Protobuf/Avro Schema
Timeplus supports reading or writing messages in Protobuf or Avro format for Kafka External Stream or Pulsar External Stream. This document covers how to process data without a Schema Registry. Check this page if your Kafka topics are associated with a Schema Registry.
Create A Schema
Without a Schema Registry, you need to define the Protobuf or Avro schema using SQL.
Protobuf
CREATE OR REPLACE FORMAT SCHEMA schema_name AS '
syntax = "proto3";
message SearchRequest {
string query = 1;
int32 page_number = 2;
int32 results_per_page = 3;
}
' TYPE Protobuf
Then refer to this schema while creating an external stream for Kafka or Pulsar:
CREATE EXTERNAL STREAM stream_name(
query string,
page_number int32,
results_per_page int32)
SETTINGS type='kafka',
brokers='pkc-1234.us-west-2.aws.confluent.cloud:9092',
topic='topic_name',
security_protocol='SASL_SSL',
username='..',
password='..',
data_format='ProtobufSingle',
format_schema='schema_name:SearchRequest'
Then you can run INSERT INTO
or use a materialized view to write data to the topic.
INSERT INTO stream_name(query,page_number,results_per_page) VALUES('test',1,100)
Please note:
- If you want to ensure there is only a single Protobuf message per Kafka message, please set
data_format
toProtobufSingle
. If you set it toProtobuf
, then there could be multiple Protobuf messages in a single Kafka message. - The
format_schema
setting contains two parts: the registered schema name (in this example: schema_name), and the message type (in this example: SearchRequest). Combining them together with a semicolon. - You can use this external stream to read or write Protobuf messages in the target Kafka/Confluent topics.
- For more advanced use cases, please check the examples for complex schema.
Avro
Available since Timeplus Proton 1.5.10.
CREATE OR REPLACE FORMAT SCHEMA avro_schema AS '{
"namespace": "example.avro",
"type": "record",
"name": "User",
"fields": [
{"name": "name", "type": "string"},
{"name": "favorite_number", "type": ["int", "null"]},
{"name": "favorite_color", "type": ["string", "null"]}
]
}
' TYPE Avro;
Then refer to this schema while creating an external stream for Kafka or Pulsar:
CREATE EXTERNAL STREAM stream_avro(
name string,
favorite_number nullable(int32),
favorite_color nullable(string))
SETTINGS type='kafka',
brokers='pkc-1234.us-west-2.aws.confluent.cloud:9092',
topic='topic_name',
security_protocol='SASL_SSL',
username='..',
password='..',
data_format='Avro',
format_schema='avro_schema'
Then you can run INSERT INTO
or use a materialized view to write data to the topic.

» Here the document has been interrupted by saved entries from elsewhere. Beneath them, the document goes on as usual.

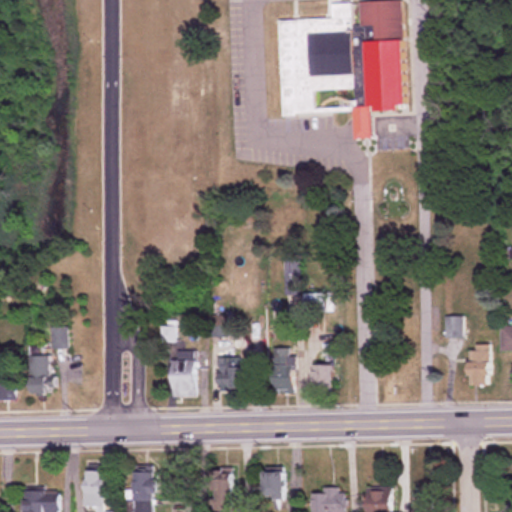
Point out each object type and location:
road: (418, 60)
building: (345, 61)
building: (345, 63)
road: (255, 123)
road: (109, 163)
road: (425, 271)
building: (293, 274)
road: (363, 292)
building: (315, 302)
building: (454, 328)
building: (60, 338)
building: (506, 338)
building: (480, 366)
building: (285, 371)
building: (234, 374)
building: (40, 375)
road: (135, 375)
road: (113, 376)
building: (185, 377)
building: (323, 377)
building: (8, 382)
road: (255, 425)
road: (471, 467)
building: (275, 485)
building: (223, 488)
building: (96, 490)
building: (145, 492)
building: (380, 500)
building: (329, 501)
building: (40, 502)
building: (423, 502)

INSERT INTO stream_avro(name,favorite_number,favorite_color) VALUES('test',1,'red')
List Schemas
List schemas in the current Timeplus deployment:
SHOW FORMAT SCHEMAS
Show Details For A Schema
SHOW CREATE FORMAT SCHEMA schema_name
Drop A Schema
DROP FORMAT SCHEMA <IF EXISTS> schema_name;
Examples For Complex Protobuf Schema
Nested Schema
CREATE FORMAT SCHEMA simple_nested AS '
syntax = "proto3";
message Name {
string first = 1;
string last = 2;
}
message Person {
string email = 1;
Name name = 2;
int32 age = 3;
map<string, int32> skills = 4;
}
' TYPE Protobuf
CREATE EXTERNAL STREAM people(
email string,
name_first string,
name.last string,
skills map(string,int32),
age int32
)
SETTINGS type='kafka'.. data_format='ProtobufSingle',
format_schema='simple_nested:Person'
Please note:
Person
is the top level message type. It refers to theName
message type.- Use
name
as the prefix as the column names. Use either _ or . to connect the prefix with the nested field names. - When you create an external stream to read the Protobuf messages, you don't have to define all possible columns. Only the columns you defined will be read. Other columns/fields are skipped.
Enum
Say in your Protobuf definition, there is an enum type:
enum Level {
LevelOne = 0;
LevelTwo = 1;
}
You can use the enum type in Proton, e.g.
CREATE EXTERNAL STREAM ..(
..
level enum8('LevelOne'=0,'LevelTwo'=1),
..
)
Repeat
Say in your Protobuf definition, there is a repeated type:
repeated string Status
You can use the array type in Proton, e.g.
CREATE EXTERNAL STREAM ..(
..
status array(string),
..
)
Repeated and Nested
Say in your Protobuf definition, there is a field in a custom type and also repeated:
syntax = "proto3";
message DataComponent {
optional string message = 1;
message Params {
message KeyValue {
optional string name = 1;
optional string value = 2;
}
repeated KeyValue Param = 1;
}
optional Params params = 2;
}
You can use the tuple type in Proton, e.g.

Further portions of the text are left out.